Direction ▸
Write the next part of the advice piece on raising children with same-sex parents, picking up right after its final sentence.

Page excerpt ▸
—————

This “helped me accept who I am and not be afraid or not be shy,” Mikaela says.

Families who conceive the more conventional way also have opportunities to ground kids in their backgrounds and identities. Prof. Hastings says African-American parents, for example, who share honest history with their kids – even the painful parts – tend to raise resilient offspring who confront prejudice with education and don't let it affect their self-esteem.

4. Stand up for them – and teach them to stand up for themselves

Children with same-sex parents are undoubtedly bullied. A recent survey by the legal rights group Equality for Gays And Lesbians Everywhere found that 37 per cent of these teens reported verbal harassment, and 27 per cent reported physical harassment.

When Ms. Radford and Ms. Graham enrolled their twins in school, the couple decided to be pro-active about heading off curiosity and prejudice. “We went down to the school and met the principal beforehand and said, ‘This is who we are, this is our story and this is how we expect to be treated,'” Ms. Radford says.

—————

Provided records ▸
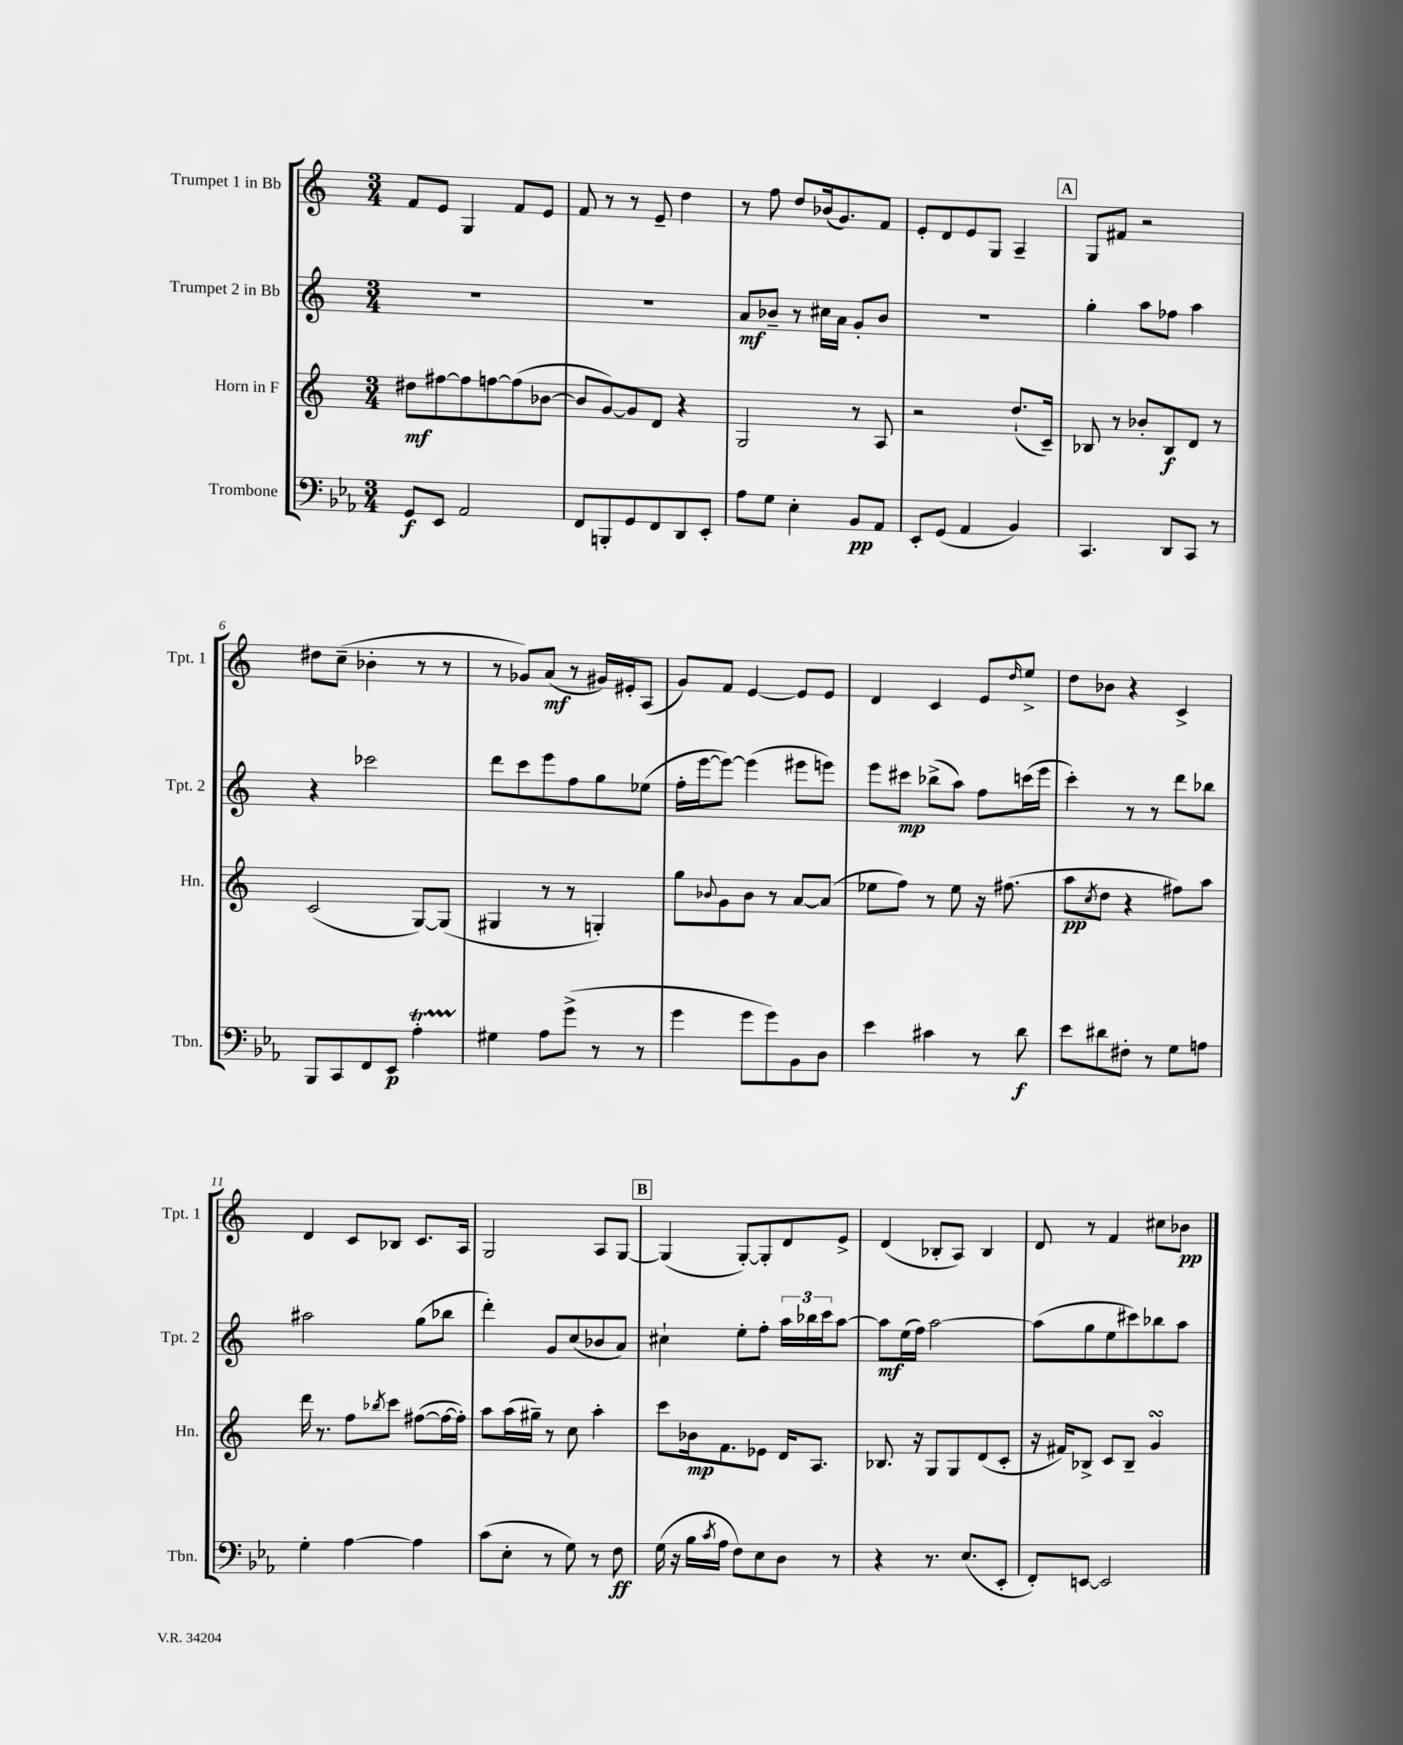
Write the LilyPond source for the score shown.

<<
\new StaffGroup <<
\new Staff = "s0" \with { instrumentName = "Trumpet 1 in Bb" shortInstrumentName = "Tpt. 1" } {
    \clef treble \key c \major \numericTimeSignature \time 3/4
    f'8 e'8 g4 f'8 e'8 |
    f'8 r8 r8 e'8-- d''4 |
    r8 f''8 d''8 bes'16( g'8.) f'8 |
    e'8-. d'8 e'8 g8 a4-- |
    \mark \markup { \box "A" } g8 fis'8 r2 |
    dis''8 c''8--( bes'4-. r8 r8 |
    r8 ges'8) a'8\mf( r8 gis'16) eis'16-. a8( |
    g'8) f'8 e'4~ e'8 e'8 |
    d'4 c'4 e'8 \grace { d''16 } e''8-> |
    d''8 bes'8 r4 c'4-> |
    d'4 c'8 bes8 c'8. a16 |
    g2 a8 g8~ |
    \mark \markup { \box "B" } g4( g8~-.) g8-. d'8 e'8-> |
    d'4( bes8-. a8) bes4 |
    d'8 r8 f'4 cis''8 bes'8\pp \bar "|." |
}
\new Staff = "s1" \with { instrumentName = "Trumpet 2 in Bb" shortInstrumentName = "Tpt. 2" } {
    \clef treble \key c \major \numericTimeSignature \time 3/4
    R2. |
    R2. |
    a'8\mf bes'8-- r8 cis''16 a'16 g'8-. bes'8 |
    R2. |
    \mark \markup { \box "A" } g''4-. a''8 fes''8 a''4 |
    r4 ces'''2 |
    d'''8 c'''8 e'''8 f''8 g''8 ees''8( |
    f''16-. e'''16~ e'''8~) e'''4( eis'''8 e'''8) |
    e'''8 cis'''8\mp bes''8->( a''8) f''8 c'''16( e'''16 |
    c'''4-.) r8 r8 d'''8 bes''8 |
    ais''2 g''8( bes''8 |
    d'''4-.) g'8 c''8( bes'8 a'8) |
    \mark \markup { \box "B" } cis''4-! e''8-. f''8-. \tuplet 3/2 { a''16 bes''16 c'''16 } a''8~ |
    a''8\mf e''16( f''16) a''2~ |
    a''8( g''8 e''8 cis'''8) bes''8 a''8 \bar "|." |
}
\new Staff = "s2" \with { instrumentName = "Horn in F" shortInstrumentName = "Hn." } {
    \clef treble \key c \major \numericTimeSignature \time 3/4
    dis''8\mf fis''8~ fis''8 f''8~ f''8( bes'8~ |
    bes'8 g'8~) g'8 d'8 r4 |
    g2 r8 a8 |
    r2 d''8.-!( c'16--) |
    \mark \markup { \box "A" } bes8 r8 bes'8-. bes8\f d'8 r8 |
    c'2( g8~) g8( |
    gis4 r8 r8 g4-.) |
    g''8 \appoggiatura { bes'8 } g'8 bes'8 r8 a'8~ a'8( |
    ees''8 f''8) r8 ees''8 r16 fis''8.( |
    a''8\pp \acciaccatura { c''8 } d''8 r4 fis''8) a''8 |
    d'''16 r8. f''8 \acciaccatura { bes''8 } c'''8 fis''8~( fis''16~ fis''16-.) |
    a''8 a''16( gis''16--) r8 c''8 a''4-. |
    \mark \markup { \box "B" } c'''8 bes'16\mp f'8. ees'8 d'16 a8. |
    bes8. r16 g8 g8 d'8( c'8-. |
    r16 fis'16) bes8-> c'8 bes8-- g'4\turn \bar "|." |
}
\new Staff = "s3" \with { instrumentName = "Trombone" shortInstrumentName = "Tbn." } {
    \clef bass \key ees \major \numericTimeSignature \time 3/4
    g,8\f ees,8 aes,2 |
    f,8 b,,8-. g,8 f,8 d,8 ees,8-. |
    aes8 g8 ees4-. bes,8\pp aes,8 |
    ees,8-. g,8( aes,4 bes,4) |
    \mark \markup { \box "A" } c,4. d,8 c,8 r8 |
    bes,,8 c,8 f,8 ees,8\p aes4-.\startTrillSpan |
    gis4\stopTrillSpan aes8 g'8->( r8 r8 |
    g'4 g'8 g'8) bes,8 d8 |
    ees'4 cis'4 r8 d'8\f |
    ees'8 dis'8 fis8-. r8 g8 a8 |
    g4-. aes4~ aes4 |
    c'8( ees8-. r8 g8) r8 f8\ff |
    \mark \markup { \box "B" } g16( r16 bes16 \acciaccatura { c'8 } aes16 f8) ees8 d8 r8 |
    r4 r8. ees8.( ees,8-. |
    f,8-.) e,8~ e,2 \bar "|." |
}
>>
>>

—————

Task response ▸
The couple's two younger adoptive children, Heather and Hunter, 8 and 5, now attend the same school their older sisters once went to. None of the four ever had major problems with teachers or fellow students. “We've had a terrific time,” Ms. Radford says. “I think because we were really out there with who we were. People knew – they weren't guessing.”

Heather is at once nonchalant and frustrated when asked how she deals with classmates who wonder why she has two moms. “I say, ‘I just do,'” the third-grader says. “But they think I have a bigger story than that.”

This grade-school observation is at the root of the LGBT Family Coalition of Montreal's program giving seminars to child-care professionals – everyone from teachers and daycare workers to janitorial staff and the school principal. The classes aren't strictly about gay-led families, but focus on how to make the whole community comfortable with a variety of family types. The group is booked solid until next February.

“It shouldn't be on our children's backs to change the culture,” says the group's executive director, Mona Greenbaum. “It's up to the professionals that work with our kids.”